Kein Regen in Sicht

Türkei: Schlimmste Dürre seit 50 Jahren

Klimawandel, Verschwendung, Ignoranz: Es ist eine Mischung aus vielen Faktoren, welche die seit Monaten herrschende Dürre in der Türkei verschärfen.

Türkei: Schlimmste Dürre seit 50 Jahren

Ausgetrockneter See bei Kirklarel: Die Menschen in der Türkei leiden in diesem Sommer unter ungewöhnlich hohen Temperaturen. Vielerorts ist das Wasser knapp.

Von Markus Brauer/AFP

Die Türkei erlebt derzeit die schlimmste Trockenheit seit mehr als 50 Jahren. In den vergangenen elf Monaten sei die Niederschlagsmenge auf das niedrigste Niveau seit 52 Jahren gefallen, erklärt der türkische Wetterdienst in seinem Monatsbericht. In der an Syrien grenzenden Region Anatolien im Osten des Landes sei die Niederschlagsmenge sogar um mehr als 60 Prozent zurückgegangen.

Rückgang von 27 Prozent

Zwischen dem 1. Oktober 2024 und dem 31. August dieses Jahres habe die Niederschlagsmenge bei etwa 400 Millimetern gelegen, teilt der Wetterdienst mit. Zwischen 1991 und 2020 lag sie laut demnach im gleichen Zeitraum bei rund 549 Millimetern. Das entspricht einem Rückgang von 27 Prozent.

Auch die bei Urlaubern beliebten türkischen Mittelmeerregionen blieben davon nicht verschont: Die Marmara-Region und die Ägäis-Küste verzeichneten die geringsten Niederschlagsmengen seit 18 Jahren.

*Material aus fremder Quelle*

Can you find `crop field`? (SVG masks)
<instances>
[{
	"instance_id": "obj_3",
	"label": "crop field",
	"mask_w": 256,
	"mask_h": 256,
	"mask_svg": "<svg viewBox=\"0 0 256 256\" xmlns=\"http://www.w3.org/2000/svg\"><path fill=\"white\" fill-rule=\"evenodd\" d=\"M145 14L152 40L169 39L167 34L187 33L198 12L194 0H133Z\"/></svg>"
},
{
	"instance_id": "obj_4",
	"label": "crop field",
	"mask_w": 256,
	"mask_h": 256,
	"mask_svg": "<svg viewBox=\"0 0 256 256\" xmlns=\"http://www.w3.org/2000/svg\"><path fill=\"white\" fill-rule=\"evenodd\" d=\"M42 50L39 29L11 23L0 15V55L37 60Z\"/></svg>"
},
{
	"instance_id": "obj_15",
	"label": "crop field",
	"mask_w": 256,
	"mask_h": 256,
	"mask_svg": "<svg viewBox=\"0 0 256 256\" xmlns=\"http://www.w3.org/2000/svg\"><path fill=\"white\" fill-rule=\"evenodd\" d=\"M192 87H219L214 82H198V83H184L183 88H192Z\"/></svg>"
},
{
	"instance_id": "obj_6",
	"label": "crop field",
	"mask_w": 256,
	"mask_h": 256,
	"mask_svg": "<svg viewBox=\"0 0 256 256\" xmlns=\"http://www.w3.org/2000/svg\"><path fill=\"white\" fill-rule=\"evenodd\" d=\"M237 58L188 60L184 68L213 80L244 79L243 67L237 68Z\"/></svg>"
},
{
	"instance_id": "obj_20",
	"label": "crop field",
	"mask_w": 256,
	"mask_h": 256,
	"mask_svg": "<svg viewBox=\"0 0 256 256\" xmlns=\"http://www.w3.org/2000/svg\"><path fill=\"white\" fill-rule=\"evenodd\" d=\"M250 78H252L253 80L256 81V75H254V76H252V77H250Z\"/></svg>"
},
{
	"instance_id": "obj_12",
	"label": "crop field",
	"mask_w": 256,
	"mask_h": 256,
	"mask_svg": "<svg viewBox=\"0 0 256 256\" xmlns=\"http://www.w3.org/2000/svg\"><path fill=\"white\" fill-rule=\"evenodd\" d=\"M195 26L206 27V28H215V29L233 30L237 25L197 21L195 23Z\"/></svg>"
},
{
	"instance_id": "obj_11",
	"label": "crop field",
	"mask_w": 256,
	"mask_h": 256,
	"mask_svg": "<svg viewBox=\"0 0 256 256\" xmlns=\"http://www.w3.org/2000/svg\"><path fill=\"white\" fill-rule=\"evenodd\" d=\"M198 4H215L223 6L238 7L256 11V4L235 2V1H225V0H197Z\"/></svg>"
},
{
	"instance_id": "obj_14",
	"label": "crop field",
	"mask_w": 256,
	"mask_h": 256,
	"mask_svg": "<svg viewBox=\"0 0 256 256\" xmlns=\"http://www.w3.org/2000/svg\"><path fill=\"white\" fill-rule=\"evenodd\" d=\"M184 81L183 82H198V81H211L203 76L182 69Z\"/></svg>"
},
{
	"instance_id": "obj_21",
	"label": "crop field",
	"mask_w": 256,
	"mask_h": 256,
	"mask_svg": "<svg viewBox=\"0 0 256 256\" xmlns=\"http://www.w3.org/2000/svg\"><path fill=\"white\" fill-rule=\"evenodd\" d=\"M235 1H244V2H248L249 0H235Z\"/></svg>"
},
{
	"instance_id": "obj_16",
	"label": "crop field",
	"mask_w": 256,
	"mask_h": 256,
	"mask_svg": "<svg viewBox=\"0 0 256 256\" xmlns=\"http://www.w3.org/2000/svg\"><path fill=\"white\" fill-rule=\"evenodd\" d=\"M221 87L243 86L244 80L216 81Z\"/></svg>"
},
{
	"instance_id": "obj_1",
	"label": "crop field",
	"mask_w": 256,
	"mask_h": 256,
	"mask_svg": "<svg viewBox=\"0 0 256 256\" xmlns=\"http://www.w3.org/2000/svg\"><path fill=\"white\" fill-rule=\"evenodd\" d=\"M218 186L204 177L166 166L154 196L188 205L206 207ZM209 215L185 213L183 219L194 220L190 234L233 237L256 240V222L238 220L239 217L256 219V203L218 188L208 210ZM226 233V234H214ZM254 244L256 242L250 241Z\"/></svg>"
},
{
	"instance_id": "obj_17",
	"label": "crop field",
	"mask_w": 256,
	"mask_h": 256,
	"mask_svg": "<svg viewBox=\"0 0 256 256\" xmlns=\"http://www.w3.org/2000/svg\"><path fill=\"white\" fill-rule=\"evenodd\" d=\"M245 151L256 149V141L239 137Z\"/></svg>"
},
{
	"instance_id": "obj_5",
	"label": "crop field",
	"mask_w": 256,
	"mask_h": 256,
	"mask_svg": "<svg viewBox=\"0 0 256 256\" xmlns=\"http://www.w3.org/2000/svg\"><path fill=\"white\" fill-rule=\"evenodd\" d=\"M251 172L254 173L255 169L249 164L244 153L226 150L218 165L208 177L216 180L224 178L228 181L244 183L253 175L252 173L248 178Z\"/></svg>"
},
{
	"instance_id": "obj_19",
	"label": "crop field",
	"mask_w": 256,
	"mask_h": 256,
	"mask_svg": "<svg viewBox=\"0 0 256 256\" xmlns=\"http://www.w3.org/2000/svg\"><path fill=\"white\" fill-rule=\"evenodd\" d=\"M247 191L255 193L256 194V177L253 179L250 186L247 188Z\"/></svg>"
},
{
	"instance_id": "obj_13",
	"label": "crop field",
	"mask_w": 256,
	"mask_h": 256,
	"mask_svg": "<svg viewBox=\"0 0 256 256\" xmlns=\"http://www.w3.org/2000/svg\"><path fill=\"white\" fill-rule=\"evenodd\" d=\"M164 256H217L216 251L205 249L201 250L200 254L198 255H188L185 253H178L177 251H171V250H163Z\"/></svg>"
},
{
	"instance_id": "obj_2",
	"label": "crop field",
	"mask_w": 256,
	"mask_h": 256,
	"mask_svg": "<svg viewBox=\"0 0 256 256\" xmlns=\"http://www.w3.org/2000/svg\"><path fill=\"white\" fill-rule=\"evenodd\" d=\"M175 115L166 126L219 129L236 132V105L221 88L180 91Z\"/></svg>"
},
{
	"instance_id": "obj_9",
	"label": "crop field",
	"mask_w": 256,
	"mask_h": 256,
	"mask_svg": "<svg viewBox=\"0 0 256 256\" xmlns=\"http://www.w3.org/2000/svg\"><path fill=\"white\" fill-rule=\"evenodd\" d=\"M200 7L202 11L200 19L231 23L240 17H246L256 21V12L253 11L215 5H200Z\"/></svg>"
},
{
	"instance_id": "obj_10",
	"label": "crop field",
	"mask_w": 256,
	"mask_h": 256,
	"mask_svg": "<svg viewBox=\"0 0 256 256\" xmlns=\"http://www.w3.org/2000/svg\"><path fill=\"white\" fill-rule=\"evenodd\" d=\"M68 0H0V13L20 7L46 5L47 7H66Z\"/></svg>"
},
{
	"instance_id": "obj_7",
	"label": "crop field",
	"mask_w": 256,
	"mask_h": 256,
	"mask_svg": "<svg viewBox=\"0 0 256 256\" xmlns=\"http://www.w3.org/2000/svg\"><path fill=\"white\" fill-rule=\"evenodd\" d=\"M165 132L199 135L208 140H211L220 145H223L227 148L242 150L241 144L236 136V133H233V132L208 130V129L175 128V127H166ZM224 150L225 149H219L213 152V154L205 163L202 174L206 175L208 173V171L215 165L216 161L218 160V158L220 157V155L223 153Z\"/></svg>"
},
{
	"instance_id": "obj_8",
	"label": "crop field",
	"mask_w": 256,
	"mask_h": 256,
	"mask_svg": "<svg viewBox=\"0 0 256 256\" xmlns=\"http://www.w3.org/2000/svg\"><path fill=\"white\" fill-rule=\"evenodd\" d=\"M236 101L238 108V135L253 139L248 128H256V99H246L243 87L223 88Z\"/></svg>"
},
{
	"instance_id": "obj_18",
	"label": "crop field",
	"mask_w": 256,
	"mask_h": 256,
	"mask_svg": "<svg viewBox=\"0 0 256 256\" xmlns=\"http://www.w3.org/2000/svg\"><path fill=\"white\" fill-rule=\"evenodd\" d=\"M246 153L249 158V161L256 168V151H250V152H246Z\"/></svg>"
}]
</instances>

Hitzerekord: 50,5 Grad Celsius

Die Menschen in der Türkei leiden in diesem Sommer unter ungewöhnlich hohen Temperaturen. Vielerorts ist das Wasser knapp. Im Westen und Süden des Landes wüteten Waldbrände.

Der Juli war in der Türkei der heißeste seit 55 Jahren. Die Durchschnittstemperatur lag 1,9 Prozent über jener zwischen 1991 und 2020. In Silopi im Südosten des Landes wurde mit 50,5 Grad Celsius ein Hitzerekord gebrochen.

Ägäis stundenweise ohne Wasser

In der Türkei sind die Sonnenblumen-Bauern ein Beispiel dafür, wie Extreme die Landwirtschaft beeinflussen. In Videos in sozialen Medien klagen sie verzweifelt über ihre gestressten Blumen unter sengender Hitze.

Seit fast vier Monaten habe es in Thrakien, wo etwa 40 Prozent des Sonnenblumenöls entstehen, zu wenig geregnet, erklärt Ekrem Saylan, Leiter der örtlichen Landwirtschaftskammer. Die Ernten dürften im Vergleich zum Vorjahr um 50 bis 60 Prozent zurückgehen – bei geringerem Ölgehalt und geringerer Qualität. Die Bauern versuchen, sich anzupassen.

Auch die bei Urlaubern beliebte Ägäis ist stark von Trockenheit betroffen. Wegen sinkender Pegelstände an den Staudämmen stellen die Millionenmetropole Izmir oder der Urlaubsort Bodrum das Trinkwasser zurzeit stundenweise ab. Im Juli und August müssen in den Touristenregionen noch deutlich mehr Menschen mit Trinkwasser versorgt werden.

Eine Anfang Juli veröffentlichte Studie einer Nichtregierungsorganisation schätzt, dass 88 Prozent der Türkei von Wüstenbildung bedroht sind. Experten gehen davon aus, dass die Niederschlagsmenge bis zum Ende des Jahrhunderts um ein Drittel zurückgehen wird. Die Temperaturen könnten im Vergleich zu den zwischen 1961 und 1990 gemessenen Durchschnittstemperaturen um fünf bis sechs Grad steigen.